_Aim of the task_
What lines in the records include the string "Oracle"? Return each one.

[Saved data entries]
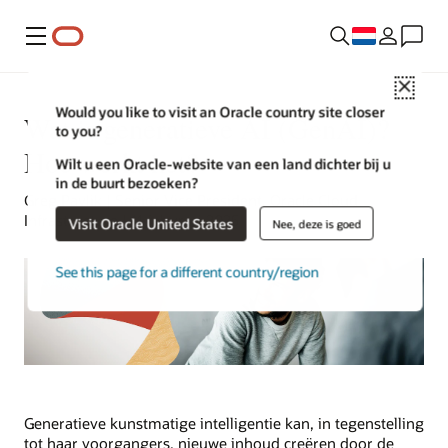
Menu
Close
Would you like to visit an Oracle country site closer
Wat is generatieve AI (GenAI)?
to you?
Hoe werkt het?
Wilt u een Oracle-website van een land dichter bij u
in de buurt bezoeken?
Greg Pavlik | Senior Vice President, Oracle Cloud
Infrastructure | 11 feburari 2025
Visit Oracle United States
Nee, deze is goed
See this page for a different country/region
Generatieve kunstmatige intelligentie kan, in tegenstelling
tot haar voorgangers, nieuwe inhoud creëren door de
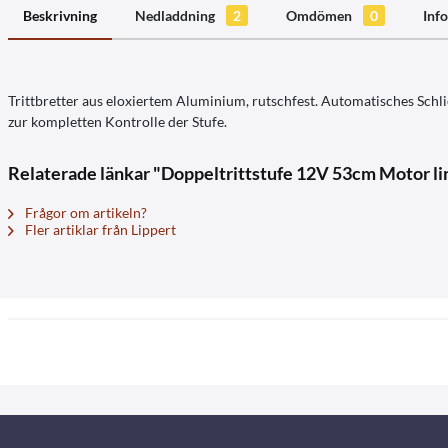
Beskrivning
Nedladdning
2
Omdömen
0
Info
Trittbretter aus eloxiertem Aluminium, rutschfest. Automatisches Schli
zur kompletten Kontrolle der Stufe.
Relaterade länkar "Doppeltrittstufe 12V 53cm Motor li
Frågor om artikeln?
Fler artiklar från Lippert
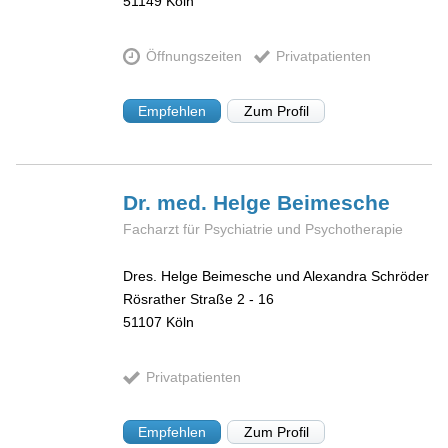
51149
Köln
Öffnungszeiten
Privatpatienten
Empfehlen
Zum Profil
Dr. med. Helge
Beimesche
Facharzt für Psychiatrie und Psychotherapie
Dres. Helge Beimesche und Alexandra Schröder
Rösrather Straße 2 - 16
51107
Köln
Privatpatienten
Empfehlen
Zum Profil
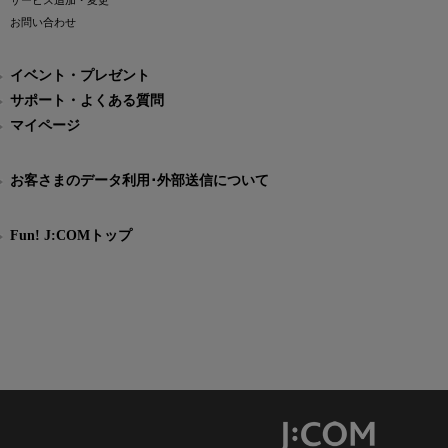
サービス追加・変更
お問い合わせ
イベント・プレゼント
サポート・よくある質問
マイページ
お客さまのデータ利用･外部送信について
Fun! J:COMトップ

_Answer box_
Would you like to visit an Oracle country site closer
Wilt u een Oracle-website van een land dichter bij u
Greg Pavlik | Senior Vice President, Oracle Cloud
Visit Oracle United States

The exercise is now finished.